(Records for this exercise begins)

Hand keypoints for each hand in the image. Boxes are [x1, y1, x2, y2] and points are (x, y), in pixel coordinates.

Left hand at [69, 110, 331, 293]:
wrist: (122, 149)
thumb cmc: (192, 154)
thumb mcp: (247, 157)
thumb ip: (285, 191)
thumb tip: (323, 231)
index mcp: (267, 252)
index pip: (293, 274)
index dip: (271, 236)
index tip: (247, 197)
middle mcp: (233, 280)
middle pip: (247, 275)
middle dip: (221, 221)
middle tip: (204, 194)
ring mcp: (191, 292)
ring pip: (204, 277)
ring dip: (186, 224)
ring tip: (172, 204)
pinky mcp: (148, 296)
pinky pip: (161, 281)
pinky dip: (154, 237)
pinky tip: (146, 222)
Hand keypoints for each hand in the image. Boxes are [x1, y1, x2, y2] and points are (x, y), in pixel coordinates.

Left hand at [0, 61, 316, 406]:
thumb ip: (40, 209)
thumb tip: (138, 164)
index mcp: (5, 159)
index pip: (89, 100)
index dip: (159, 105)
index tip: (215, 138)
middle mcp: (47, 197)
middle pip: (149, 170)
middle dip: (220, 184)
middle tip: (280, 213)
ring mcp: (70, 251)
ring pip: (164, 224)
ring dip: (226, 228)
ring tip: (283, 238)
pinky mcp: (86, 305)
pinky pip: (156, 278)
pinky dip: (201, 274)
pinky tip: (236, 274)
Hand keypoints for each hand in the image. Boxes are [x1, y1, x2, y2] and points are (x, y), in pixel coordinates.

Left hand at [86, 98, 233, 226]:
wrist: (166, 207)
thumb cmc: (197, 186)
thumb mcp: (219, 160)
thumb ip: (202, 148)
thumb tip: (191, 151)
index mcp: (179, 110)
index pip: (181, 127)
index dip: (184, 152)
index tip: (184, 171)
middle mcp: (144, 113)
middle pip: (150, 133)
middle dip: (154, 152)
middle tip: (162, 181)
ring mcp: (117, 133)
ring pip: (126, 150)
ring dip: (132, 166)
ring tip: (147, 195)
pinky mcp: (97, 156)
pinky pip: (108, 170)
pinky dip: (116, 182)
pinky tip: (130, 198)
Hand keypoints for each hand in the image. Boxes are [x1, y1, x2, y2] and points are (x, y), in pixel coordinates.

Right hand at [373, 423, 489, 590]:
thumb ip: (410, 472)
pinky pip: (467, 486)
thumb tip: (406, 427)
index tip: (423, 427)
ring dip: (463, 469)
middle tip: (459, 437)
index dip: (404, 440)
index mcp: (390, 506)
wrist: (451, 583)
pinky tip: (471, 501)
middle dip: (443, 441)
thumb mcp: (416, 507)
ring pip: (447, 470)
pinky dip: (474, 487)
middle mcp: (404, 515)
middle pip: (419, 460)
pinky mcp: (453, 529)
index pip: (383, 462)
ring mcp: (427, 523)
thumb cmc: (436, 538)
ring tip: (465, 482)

(Records for this exercise ends)

Could you return, word for word, only the lines running from the first line of the material above to the line that contains "pinky tip: (236, 274)", inclusive?

Hand keypoints for each hand in the image. Boxes are [x1, y1, x2, y2] and points are (x, y), in pixel coordinates.

Left hand at [69, 110, 331, 293]:
wrist: (122, 149)
thumb cmc: (192, 154)
thumb mcp: (247, 157)
thumb ip: (285, 191)
thumb tip: (323, 231)
index mcp: (267, 252)
index pip: (293, 274)
index dip: (271, 236)
index tip: (247, 197)
middle mcp: (233, 280)
middle pip: (247, 275)
middle dip: (221, 221)
middle tip: (204, 194)
ring mcp: (191, 292)
ring pip: (204, 277)
ring dip: (186, 224)
ring tip: (172, 204)
pinky mcp: (148, 296)
pinky pip: (161, 281)
pinky dip: (154, 237)
pinky tip: (146, 222)
Hand keypoints for each hand in the image. Boxes are [x1, y1, x2, y2] and points are (x, y), in pixel coordinates.

Left hand at [0, 61, 316, 406]:
thumb ip: (40, 209)
thumb tip: (138, 164)
index mcp: (5, 159)
index pip: (89, 100)
index dip: (159, 105)
index tip: (215, 138)
middle mcp: (47, 197)
middle pip: (149, 170)
middle dip: (220, 184)
middle tip: (280, 213)
ring mcp: (70, 251)
ring pip: (164, 224)
ring dip: (226, 228)
ring tip: (283, 238)
pinky mcp: (86, 305)
pinky pip: (156, 278)
pinky dip: (201, 274)
pinky tip: (236, 274)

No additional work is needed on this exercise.